Remix.run Logo
jdsleppy 3 days ago

Where do you suggest we sanitize values? Only in the client, when rendering them?

chrismorgan 3 days ago | parent [-]

Depends on what you mean by sanitising.

If you mean filtering out undesirable parts of a document (e.g. disallowing <script> element or onclick attribute), that should normally be done on the server, before storage.

If instead you mean serialising, writing a value into a serialised document: then this should be done at the point you’re creating the serialised document. (That is, where you’re emitting the HTML.)

But the golden standard is not to generate serialised HTML manually, but to generate a DOM tree, and serialise that (though sadly it’s still a tad fraught because HTML syntax is such a mess; it works better in XML syntax).

This final point may be easier to describe by comparison to JSON: do you emit a JSON response by writing `{`, then writing `"some_key":`, then writing `[`, then writing `"\"hello\""` after carefully escaping the quotation marks, and so on? You can, but in practice it’s very rarely done. Rather, you create a JSON document, and then serialise it, e.g. with JSON.stringify inside a browser. In like manner, if you construct a proper DOM tree, you don’t need to worry about things like escaping.

juliend2 3 days ago | parent [-]

What's wrong about filtering before saving, is that if you forget about one rule, you have to go back and re-filter already-saved data in the db (with some one-off script).

I think "normally" we should instead filter for XSS injections when we generate the DOM tree, or just before (such as passing backend data to the frontend, if that makes more sense).

zdragnar 3 days ago | parent [-]

Don't forget that different clients or view formats (apps, export to CSV, etc) all have their own sanitization requirements.

Sanitize at your boundaries. Data going to SQL? Apply SQL specific sanitization. Data going to Mongo? Same. HTML, JSON, markdown, CSV? Apply the view specific sanitizing on the way.

The key difference is that, if you deploy a JSON API that is view agnostic, that the client now needs to apply the sanitization. That's a requirement of an agnostic API.

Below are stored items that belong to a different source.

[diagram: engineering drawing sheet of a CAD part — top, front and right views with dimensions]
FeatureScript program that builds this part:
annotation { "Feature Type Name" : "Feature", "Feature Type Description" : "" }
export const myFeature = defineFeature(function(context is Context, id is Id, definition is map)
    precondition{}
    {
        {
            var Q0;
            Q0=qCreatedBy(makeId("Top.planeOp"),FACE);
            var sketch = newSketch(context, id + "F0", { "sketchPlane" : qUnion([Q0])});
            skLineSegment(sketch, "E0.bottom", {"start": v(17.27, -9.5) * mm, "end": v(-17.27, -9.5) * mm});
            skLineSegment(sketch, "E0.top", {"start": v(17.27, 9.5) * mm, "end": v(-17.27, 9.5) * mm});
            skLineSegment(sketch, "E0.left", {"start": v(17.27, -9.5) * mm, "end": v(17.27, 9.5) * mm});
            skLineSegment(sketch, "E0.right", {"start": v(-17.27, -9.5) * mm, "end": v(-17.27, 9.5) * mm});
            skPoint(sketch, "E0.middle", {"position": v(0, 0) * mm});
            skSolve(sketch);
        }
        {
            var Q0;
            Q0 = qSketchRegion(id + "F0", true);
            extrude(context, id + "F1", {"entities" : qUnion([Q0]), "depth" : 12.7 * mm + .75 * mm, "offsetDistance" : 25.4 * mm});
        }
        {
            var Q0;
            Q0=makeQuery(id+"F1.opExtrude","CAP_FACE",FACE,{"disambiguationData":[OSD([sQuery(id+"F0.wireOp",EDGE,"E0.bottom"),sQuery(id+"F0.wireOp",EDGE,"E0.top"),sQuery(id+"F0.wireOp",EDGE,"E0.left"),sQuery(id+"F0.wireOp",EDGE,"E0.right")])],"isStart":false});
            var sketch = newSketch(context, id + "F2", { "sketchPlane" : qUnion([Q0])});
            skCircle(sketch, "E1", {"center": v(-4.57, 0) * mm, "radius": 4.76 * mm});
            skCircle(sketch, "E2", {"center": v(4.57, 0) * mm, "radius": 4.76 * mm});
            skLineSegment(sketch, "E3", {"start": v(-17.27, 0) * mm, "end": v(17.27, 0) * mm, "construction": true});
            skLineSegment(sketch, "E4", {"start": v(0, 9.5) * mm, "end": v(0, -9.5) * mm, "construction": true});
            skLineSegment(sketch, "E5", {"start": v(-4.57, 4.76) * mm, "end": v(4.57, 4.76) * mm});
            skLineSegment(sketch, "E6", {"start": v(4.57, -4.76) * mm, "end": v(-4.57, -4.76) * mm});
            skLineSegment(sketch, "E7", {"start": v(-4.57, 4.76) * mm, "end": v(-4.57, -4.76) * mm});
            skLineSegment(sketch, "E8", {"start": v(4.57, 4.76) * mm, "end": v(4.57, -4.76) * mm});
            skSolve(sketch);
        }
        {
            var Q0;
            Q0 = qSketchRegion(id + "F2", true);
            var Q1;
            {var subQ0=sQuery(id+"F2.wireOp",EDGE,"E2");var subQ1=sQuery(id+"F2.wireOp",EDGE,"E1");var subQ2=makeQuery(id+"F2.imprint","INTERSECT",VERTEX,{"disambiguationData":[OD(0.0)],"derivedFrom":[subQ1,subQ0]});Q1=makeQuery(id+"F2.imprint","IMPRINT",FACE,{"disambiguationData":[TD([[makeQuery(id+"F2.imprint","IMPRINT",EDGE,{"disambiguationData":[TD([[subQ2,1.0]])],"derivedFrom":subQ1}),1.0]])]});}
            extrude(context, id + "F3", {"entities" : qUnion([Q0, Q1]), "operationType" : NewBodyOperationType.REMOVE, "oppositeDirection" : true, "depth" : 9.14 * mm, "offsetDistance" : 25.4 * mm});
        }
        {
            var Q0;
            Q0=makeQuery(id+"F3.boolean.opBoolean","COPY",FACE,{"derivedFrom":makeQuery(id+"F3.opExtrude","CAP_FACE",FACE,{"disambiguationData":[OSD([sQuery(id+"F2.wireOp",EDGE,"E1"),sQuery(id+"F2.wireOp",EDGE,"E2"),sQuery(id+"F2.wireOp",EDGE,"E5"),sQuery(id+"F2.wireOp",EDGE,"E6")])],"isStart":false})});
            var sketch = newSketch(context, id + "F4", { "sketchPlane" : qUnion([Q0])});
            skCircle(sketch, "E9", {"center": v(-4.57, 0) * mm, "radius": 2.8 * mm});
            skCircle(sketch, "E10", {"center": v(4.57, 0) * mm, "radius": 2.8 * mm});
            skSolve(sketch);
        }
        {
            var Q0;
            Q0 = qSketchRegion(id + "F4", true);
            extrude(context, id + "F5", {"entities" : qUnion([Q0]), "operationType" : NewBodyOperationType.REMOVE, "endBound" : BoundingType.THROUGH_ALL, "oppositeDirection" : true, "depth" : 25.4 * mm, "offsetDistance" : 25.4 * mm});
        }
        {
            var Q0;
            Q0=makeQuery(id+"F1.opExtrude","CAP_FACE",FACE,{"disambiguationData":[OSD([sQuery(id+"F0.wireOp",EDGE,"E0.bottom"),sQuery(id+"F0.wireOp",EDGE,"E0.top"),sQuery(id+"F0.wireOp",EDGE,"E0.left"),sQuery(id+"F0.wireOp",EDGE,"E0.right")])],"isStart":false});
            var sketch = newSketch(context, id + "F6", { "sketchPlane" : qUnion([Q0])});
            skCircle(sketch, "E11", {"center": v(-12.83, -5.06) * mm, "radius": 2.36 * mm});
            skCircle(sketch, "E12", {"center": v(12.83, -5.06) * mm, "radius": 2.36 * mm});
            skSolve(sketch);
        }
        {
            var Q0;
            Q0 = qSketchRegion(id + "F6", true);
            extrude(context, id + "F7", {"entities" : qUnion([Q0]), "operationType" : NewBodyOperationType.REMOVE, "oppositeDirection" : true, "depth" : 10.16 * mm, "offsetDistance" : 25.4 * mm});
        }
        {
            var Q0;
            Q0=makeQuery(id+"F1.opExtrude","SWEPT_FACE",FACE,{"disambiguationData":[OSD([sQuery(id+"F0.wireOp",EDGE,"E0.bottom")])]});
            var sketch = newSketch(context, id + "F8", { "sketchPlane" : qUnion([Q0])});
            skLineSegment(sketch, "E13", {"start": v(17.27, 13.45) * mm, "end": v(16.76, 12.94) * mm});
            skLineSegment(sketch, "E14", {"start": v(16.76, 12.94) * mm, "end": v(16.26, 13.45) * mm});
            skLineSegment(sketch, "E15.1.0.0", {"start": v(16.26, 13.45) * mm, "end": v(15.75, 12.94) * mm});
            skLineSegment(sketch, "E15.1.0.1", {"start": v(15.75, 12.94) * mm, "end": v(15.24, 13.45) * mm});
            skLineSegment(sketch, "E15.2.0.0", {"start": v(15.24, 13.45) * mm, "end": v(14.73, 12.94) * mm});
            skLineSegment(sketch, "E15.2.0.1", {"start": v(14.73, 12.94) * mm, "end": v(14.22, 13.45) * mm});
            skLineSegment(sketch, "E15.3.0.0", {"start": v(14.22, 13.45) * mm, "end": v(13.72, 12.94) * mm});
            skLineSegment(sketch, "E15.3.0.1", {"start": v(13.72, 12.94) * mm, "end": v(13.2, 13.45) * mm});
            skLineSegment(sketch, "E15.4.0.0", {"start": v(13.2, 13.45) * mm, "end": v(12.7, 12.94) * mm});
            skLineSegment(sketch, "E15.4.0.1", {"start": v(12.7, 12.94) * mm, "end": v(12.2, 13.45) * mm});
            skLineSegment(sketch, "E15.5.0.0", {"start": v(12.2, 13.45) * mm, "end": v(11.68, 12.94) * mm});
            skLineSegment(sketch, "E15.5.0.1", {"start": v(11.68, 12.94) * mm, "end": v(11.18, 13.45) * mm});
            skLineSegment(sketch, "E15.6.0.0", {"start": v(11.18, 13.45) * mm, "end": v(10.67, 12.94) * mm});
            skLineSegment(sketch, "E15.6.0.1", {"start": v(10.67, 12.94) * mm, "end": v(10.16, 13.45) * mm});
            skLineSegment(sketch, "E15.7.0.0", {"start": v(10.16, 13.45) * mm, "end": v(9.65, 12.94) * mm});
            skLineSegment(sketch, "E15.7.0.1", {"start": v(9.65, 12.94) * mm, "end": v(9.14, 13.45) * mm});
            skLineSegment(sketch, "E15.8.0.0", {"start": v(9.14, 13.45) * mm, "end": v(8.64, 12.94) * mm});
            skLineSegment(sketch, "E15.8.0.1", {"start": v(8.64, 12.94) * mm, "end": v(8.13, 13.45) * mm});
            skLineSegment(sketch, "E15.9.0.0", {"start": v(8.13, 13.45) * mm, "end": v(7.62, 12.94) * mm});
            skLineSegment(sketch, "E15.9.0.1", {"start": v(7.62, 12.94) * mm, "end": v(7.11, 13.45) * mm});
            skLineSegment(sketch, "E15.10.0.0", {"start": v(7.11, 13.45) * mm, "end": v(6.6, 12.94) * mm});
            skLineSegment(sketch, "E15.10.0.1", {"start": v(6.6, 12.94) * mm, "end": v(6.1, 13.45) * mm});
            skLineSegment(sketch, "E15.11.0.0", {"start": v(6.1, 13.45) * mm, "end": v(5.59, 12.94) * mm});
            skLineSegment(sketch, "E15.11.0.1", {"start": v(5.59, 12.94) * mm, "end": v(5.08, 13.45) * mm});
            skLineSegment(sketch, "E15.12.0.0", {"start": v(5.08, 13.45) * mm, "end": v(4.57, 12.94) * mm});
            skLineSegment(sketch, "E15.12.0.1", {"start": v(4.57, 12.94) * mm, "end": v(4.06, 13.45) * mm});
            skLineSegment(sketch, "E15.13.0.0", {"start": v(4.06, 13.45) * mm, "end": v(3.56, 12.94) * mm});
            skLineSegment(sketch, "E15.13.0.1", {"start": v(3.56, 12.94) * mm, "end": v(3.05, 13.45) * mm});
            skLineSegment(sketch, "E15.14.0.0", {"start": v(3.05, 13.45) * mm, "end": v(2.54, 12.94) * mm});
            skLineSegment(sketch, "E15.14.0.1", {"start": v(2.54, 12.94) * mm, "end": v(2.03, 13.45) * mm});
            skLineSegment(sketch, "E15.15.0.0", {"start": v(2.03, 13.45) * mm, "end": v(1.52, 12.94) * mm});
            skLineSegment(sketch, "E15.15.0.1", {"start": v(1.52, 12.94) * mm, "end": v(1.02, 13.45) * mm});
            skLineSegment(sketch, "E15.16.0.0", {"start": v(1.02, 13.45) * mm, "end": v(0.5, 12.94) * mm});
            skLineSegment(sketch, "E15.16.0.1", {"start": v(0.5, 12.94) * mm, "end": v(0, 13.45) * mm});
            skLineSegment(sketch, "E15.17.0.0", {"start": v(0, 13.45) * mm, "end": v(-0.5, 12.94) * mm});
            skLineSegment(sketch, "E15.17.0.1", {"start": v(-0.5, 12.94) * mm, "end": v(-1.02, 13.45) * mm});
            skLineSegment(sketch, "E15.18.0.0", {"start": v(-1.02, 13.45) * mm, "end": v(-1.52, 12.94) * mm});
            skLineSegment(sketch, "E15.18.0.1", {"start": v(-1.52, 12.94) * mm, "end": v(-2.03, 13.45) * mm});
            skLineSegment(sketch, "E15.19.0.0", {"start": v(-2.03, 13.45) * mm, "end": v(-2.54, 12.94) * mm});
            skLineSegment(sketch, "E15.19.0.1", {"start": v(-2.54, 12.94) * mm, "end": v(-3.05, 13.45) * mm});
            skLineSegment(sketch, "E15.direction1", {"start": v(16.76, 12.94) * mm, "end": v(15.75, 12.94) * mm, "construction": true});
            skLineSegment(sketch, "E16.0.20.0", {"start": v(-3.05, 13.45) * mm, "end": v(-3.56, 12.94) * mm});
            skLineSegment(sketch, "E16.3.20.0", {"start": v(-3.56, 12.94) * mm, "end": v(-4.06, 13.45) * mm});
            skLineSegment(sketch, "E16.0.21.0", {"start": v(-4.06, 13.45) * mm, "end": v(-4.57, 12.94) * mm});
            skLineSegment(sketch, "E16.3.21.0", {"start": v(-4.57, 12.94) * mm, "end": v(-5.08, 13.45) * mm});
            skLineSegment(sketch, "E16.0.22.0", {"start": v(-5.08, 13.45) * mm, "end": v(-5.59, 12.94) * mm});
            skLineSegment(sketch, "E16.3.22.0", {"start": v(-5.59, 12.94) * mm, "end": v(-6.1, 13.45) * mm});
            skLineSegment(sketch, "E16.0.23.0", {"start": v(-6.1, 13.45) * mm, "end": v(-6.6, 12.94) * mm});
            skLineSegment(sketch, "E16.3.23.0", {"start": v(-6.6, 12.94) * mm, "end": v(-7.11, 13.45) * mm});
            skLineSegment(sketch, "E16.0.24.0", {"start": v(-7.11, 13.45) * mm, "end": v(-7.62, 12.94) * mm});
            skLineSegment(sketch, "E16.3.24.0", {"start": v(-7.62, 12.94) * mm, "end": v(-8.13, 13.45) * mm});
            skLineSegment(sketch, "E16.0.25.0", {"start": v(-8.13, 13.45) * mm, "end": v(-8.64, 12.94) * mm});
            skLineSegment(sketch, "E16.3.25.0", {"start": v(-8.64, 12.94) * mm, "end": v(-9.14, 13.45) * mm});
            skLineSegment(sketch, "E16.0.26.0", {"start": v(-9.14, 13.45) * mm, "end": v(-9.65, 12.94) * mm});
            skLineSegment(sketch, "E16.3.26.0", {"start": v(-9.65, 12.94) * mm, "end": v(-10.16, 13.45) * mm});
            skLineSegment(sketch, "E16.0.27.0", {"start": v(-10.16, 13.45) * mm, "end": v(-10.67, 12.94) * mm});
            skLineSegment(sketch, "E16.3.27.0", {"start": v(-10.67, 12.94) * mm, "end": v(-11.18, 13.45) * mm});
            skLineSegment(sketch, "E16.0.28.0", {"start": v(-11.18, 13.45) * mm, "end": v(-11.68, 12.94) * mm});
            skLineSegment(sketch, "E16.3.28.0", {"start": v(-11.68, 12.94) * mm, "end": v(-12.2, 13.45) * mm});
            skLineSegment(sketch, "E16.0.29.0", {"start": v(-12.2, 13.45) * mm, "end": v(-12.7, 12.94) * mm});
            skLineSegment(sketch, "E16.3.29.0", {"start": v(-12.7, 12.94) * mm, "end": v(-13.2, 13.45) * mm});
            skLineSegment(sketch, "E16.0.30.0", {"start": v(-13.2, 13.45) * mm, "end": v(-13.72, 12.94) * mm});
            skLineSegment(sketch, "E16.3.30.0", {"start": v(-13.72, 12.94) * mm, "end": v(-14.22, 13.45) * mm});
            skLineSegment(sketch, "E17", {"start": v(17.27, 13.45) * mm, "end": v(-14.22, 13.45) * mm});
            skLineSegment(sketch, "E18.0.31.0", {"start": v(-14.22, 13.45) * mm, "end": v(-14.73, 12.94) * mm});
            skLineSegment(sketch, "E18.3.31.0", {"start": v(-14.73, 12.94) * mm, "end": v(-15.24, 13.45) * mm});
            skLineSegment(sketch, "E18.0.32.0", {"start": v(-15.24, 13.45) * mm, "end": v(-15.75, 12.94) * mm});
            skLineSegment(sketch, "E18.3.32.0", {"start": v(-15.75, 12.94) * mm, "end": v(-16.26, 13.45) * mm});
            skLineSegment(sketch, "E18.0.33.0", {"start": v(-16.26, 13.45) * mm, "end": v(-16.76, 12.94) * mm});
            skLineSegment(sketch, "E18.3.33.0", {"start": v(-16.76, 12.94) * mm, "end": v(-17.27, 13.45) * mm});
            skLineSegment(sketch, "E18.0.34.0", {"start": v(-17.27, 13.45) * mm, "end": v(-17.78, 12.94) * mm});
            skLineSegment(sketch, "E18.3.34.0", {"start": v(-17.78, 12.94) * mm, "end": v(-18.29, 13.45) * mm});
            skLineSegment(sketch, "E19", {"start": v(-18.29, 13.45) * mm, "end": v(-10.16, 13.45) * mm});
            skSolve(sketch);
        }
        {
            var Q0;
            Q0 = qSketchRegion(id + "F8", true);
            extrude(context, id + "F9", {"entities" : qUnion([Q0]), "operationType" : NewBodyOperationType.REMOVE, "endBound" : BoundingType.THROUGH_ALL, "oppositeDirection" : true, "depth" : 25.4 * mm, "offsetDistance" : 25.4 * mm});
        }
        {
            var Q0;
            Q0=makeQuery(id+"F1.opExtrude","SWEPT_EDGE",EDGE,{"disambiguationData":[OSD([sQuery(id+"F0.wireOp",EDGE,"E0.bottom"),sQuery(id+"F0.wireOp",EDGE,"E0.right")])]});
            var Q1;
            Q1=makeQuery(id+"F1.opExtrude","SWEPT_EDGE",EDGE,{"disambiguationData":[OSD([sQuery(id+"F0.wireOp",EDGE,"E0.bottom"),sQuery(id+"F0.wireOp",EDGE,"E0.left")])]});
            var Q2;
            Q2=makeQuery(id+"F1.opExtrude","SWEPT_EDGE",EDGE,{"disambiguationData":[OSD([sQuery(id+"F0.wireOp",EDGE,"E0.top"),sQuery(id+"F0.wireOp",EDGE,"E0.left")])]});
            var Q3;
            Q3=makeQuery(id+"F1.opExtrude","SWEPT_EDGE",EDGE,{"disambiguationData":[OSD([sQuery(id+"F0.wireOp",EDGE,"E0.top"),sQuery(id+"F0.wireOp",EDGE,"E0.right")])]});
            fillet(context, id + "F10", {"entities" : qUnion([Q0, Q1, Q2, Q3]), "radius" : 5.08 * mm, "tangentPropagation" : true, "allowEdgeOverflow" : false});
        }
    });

chrismorgan 2 days ago | parent [-]

Please don’t use the word sanitising for what you seem to be describing: it’s a term more commonly used to mean filtering out undesirable parts. Encoding for a particular serialised format is a completely different, and lossless, thing. You can call it escaping or encoding.

zdragnar 2 days ago | parent [-]

Sanitizing is just a form of encoding that prevents data from becoming executable unintentionally.

chrismorgan 2 days ago | parent [-]

I don’t like how you’re categorising things. Sanitising is absolutely nothing to do with encoding. You can sanitise without encoding, you can encode without sanitising, or you can do both in sequence; and all of these combinations are reasonable and common, in different situations. And sanitising may operate on serialised HTML (risky), or on an HTML tree (both easier and safer).

Saying sanitising is a form of encoding is even less accurate than saying that a paint-mixing stick is a type of paint brush. You can mix paint without painting it, and you can paint without mixing it first.